И на коленях девы милой
Я с напряженной жизни силой
В последний раз упьюсь душой
Дыханьем трав и морем спящим,
И солнцем, в волны заходящим,
И Пирры ясной красотой!..
Когда ж пресыщусь до избытка,
Она смертельного напитка,
Умильно улыбаясь, мне,
Сама не зная, даст в вине,
И я умру шутя, чуть слышно,
Как истый мудрый сибарит,
Который, трапезою пышной
Насытив тонкий аппетит,
Средь ароматов мирно спит139.

Так говорит эпикуреец Люций в «Трех смертях» Майкова. Ни один из современных поэтов не выражал изящного материализма древних так смело и вдохновенно. Майков проникает в глубину не только античной любви и жизни, но и того, что для современных людей еще менее доступно – в глубину античного отношения к смерти:

С зеленеющих полей
В область бледную теней
Залетела раз Психея,
На отживших вдруг повея
Жизнью, счастьем и теплом.
Тени вкруг нее толпятся
Одного они боятся:
Чтобы солнце к ним лучом
В вечный сумрак не запало.
Чтоб она не увидала
И от них бы в тот же час
В светлый луч не унеслась.
(«Два мира»)140

Что может быть грациознее светлого образа Психеи на фоне древнего Аида? Вся эта трогательная песенка проникнута не современной, но близкой нам грустью. С таким унынием и тихой покорностью должен относиться к смерти человек, видящий в ней только уничтожение, но не восстающий против этого уничтожения и лишь опечаленный краткостью земного счастия. Тени Аида и после смерти не видели ничего отраднее нашего солнца и тоскуют о нашей земле.
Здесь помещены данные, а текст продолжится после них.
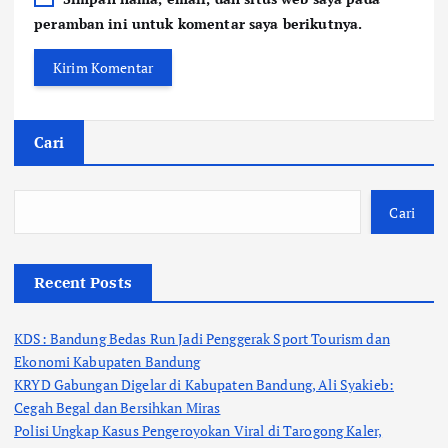
peramban ini untuk komentar saya berikutnya.
Cari
Cari
Recent Posts
KDS: Bandung Bedas Run Jadi Penggerak Sport Tourism dan
Ekonomi Kabupaten Bandung
KRYD Gabungan Digelar di Kabupaten Bandung, Ali Syakieb:
Cegah Begal dan Bersihkan Miras
Polisi Ungkap Kasus Pengeroyokan Viral di Tarogong Kaler,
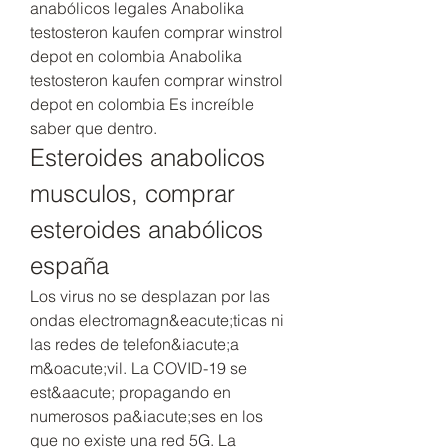
anabólicos legales Anabolika 
testosteron kaufen comprar winstrol 
depot en colombia Anabolika 
testosteron kaufen comprar winstrol 
depot en colombia Es increíble 
saber que dentro. 
Esteroides anabolicos 
musculos, comprar 
esteroides anabólicos 
españa
Los virus no se desplazan por las 
ondas electromagn&eacute;ticas ni 
las redes de telefon&iacute;a 
m&oacute;vil. La COVID-19 se 
est&aacute; propagando en 
numerosos pa&iacute;ses en los 
que no existe una red 5G. La 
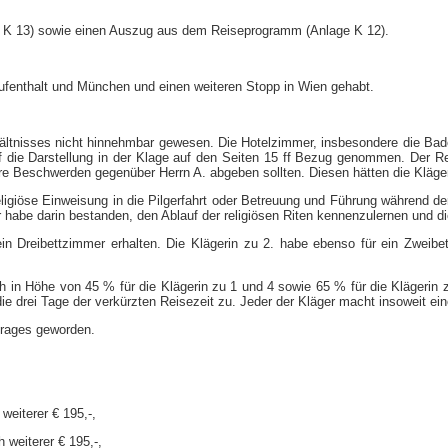
age K 13) sowie einen Auszug aus dem Reiseprogramm (Anlage K 12).
Aufenthalt und München und einen weiteren Stopp in Wien gehabt.
ltnisses nicht hinnehmbar gewesen. Die Hotelzimmer, insbesondere die Badez
 die Darstellung in der Klage auf den Seiten 15 ff Bezug genommen. Der Rei
ihre Beschwerden gegenüber Herrn A. abgeben sollten. Diesen hätten die Kläge
eligiöse Einweisung in die Pilgerfahrt oder Betreuung und Führung während de
 habe darin bestanden, den Ablauf der religiösen Riten kennenzulernen und d
ein Dreibettzimmer erhalten. Die Klägerin zu 2. habe ebenso für ein Zweibe
h in Höhe von 45 % für die Klägerin zu 1 und 4 sowie 65 % für die Klägerin 
e drei Tage der verkürzten Reisezeit zu. Jeder der Kläger macht insoweit e
trages geworden.
eiterer € 195,-​,
 weiterer € 195,-​,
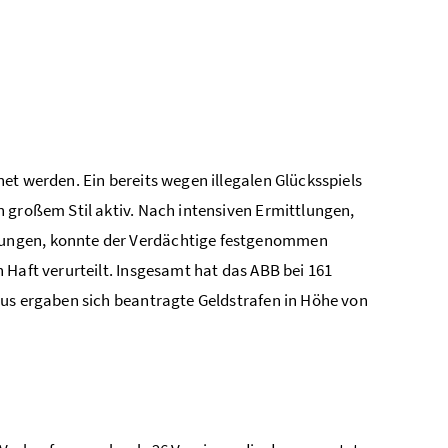
et werden. Ein bereits wegen illegalen Glücksspiels
 großem Stil aktiv. Nach intensiven Ermittlungen,
hungen, konnte der Verdächtige festgenommen
 Haft verurteilt. Insgesamt hat das ABB bei 161
aus ergaben sich beantragte Geldstrafen in Höhe von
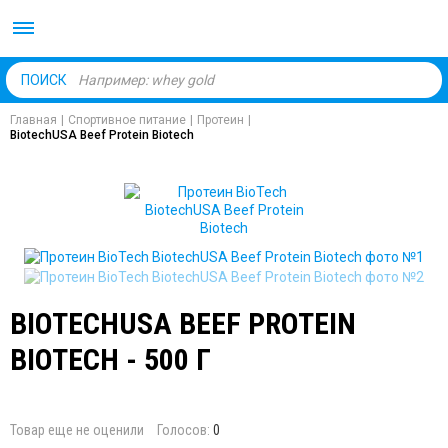
Body Market №1 магаз
ПОИСК
Главная
|
Спортивное питание
|
Протеин
|
BiotechUSA Beef Protein Biotech
BIOTECHUSA BEEF PROTEIN
BIOTECH - 500 Г
Товар еще не оценили
Голосов:
0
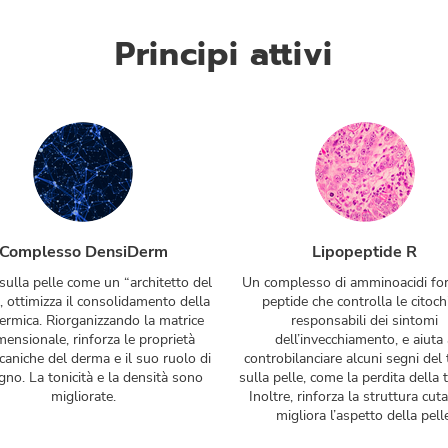
Principi attivi
Complesso DensiDerm
Lipopeptide R
sulla pelle come un “architetto del
Un complesso di amminoacidi fo
 ottimizza il consolidamento della
peptide che controlla le citoch
ermica. Riorganizzando la matrice
responsabili dei sintomi
imensionale, rinforza le proprietà
dell’invecchiamento, e aiuta
aniche del derma e il suo ruolo di
controbilanciare alcuni segni de
gno. La tonicità e la densità sono
sulla pelle, come la perdita della t
migliorate.
Inoltre, rinforza la struttura cut
migliora l’aspetto della pell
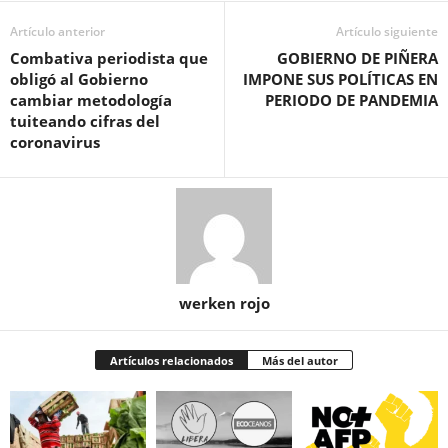
Artículo anterior
Artículo siguiente
Combativa periodista que
GOBIERNO DE PIÑERA
obligó al Gobierno
IMPONE SUS POLÍTICAS EN
cambiar metodología
PERIODO DE PANDEMIA
tuiteando cifras del
coronavirus
werken rojo
Artículos relacionados
Más del autor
Что бы Майков ни говорил о христианстве, как бы ни старался признать рассудком его истины, здесь и только здесь мы имеем искренний взгляд нашего поэта на загробный мир. Это тонкий поэтический материализм художника, влюбленного в красоту плоти и равнодушного ко всему остальному. Замечательно, что поэт, пользуясь даже образами христианской мифологии, сохраняет все то же античное настроение:

Больное, тихое дитя
Сидит на берегу, следя
Большими умными глазами
За золотыми облаками…
Вкруг берег пуст скала, песок…
Тростник, накиданный волною,
В поморье тянется каймою…
И так покой кругом глубок,
Так тих ребенок, что садится
Вблизи его на тростнике,
Играя, птичка на песке
По мели рыбка серебрится…
К ним взор порою обратя,
Так улыбается дитя,
Глядит на них с таким участьем,
И так сияет кротким счастьем.
Что если, бедный, промелькнет
Он на земле, как гость залетный,
И скоро в небе в сонм бесплотный
Господних ангелов войдет,
То там, меж них воспоминая
Свой берег, дикий и пустой,
«Прекрасна, – скажет, – жизнь земная!
Богат и весел край земной!»141

Не страдавшей и не плакавшей музе поэта, как этому наивному ребенку, жизнь тоже представляется прекрасной, край земной – богатым и веселым. Он был счастлив на земле, он привязался к ней, и среди ангелов он, может быть, пожалеет о прошлом, совсем как жалеют о сладостном свете земного дня языческие тени Аида. Разные мифологии, – но настроение поэта одно и то же. Он и в христианстве остается бессознательным язычником.